Dataset rows
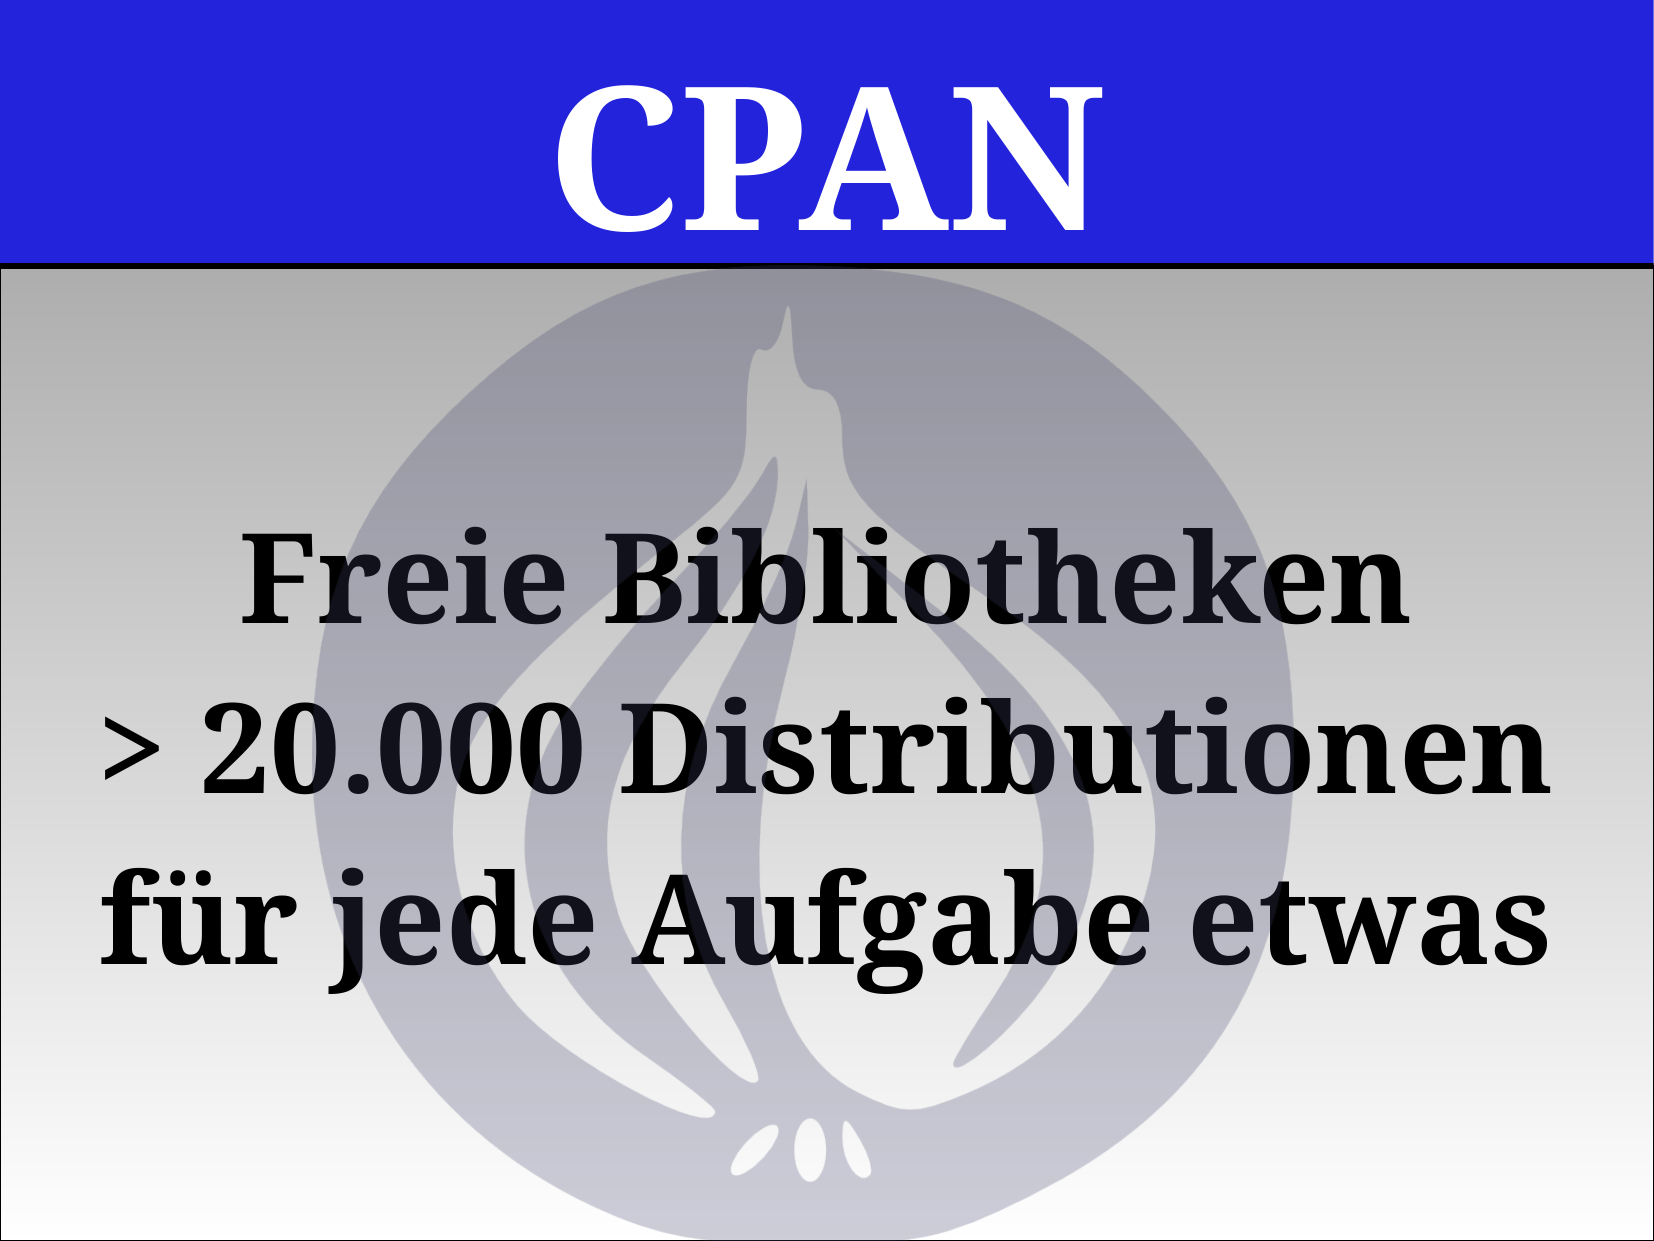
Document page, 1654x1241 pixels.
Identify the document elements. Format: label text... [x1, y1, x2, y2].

title CPAN [82, 40, 1571, 266]
subtitle Freie Bibliotheken > 20.000 Distributionen für jede Aufgabe etwas [1294, 324, 1571, 1167]
picture [312, 265, 1294, 1241]
subtitle Freie Bibliotheken > 20.000 Distributionen für jede Aufgabe etwas [82, 324, 312, 1167]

Directions
Copy out the entries above word for word, without the pictures.

Result
Document page, 1654x1241 pixels.
Identify the document elements. Format: label text... [x1, y1, x2, y2].

title CPAN [82, 40, 1571, 266]
subtitle Freie Bibliotheken > 20.000 Distributionen für jede Aufgabe etwas [1294, 324, 1571, 1167]
picture [312, 265, 1294, 1241]
subtitle Freie Bibliotheken > 20.000 Distributionen für jede Aufgabe etwas [82, 324, 312, 1167]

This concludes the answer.